• What is required:
Each line in the listing below needs to be transcribed exactly.

·····

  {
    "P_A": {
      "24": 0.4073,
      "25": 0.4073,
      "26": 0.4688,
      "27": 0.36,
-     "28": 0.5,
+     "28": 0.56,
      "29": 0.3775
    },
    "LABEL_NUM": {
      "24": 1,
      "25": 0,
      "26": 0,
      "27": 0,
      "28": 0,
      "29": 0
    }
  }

·····

• The answer:
  {
    "P_A": {
      "24": 0.4073,
      "25": 0.4073,
      "26": 0.4688,
      "27": 0.36,
-     "28": 0.5,
+     "28": 0.56,
      "29": 0.3775
    },
    "LABEL_NUM": {
      "24": 1,
      "25": 0,
      "26": 0,
      "27": 0,
      "28": 0,
      "29": 0
    }
  }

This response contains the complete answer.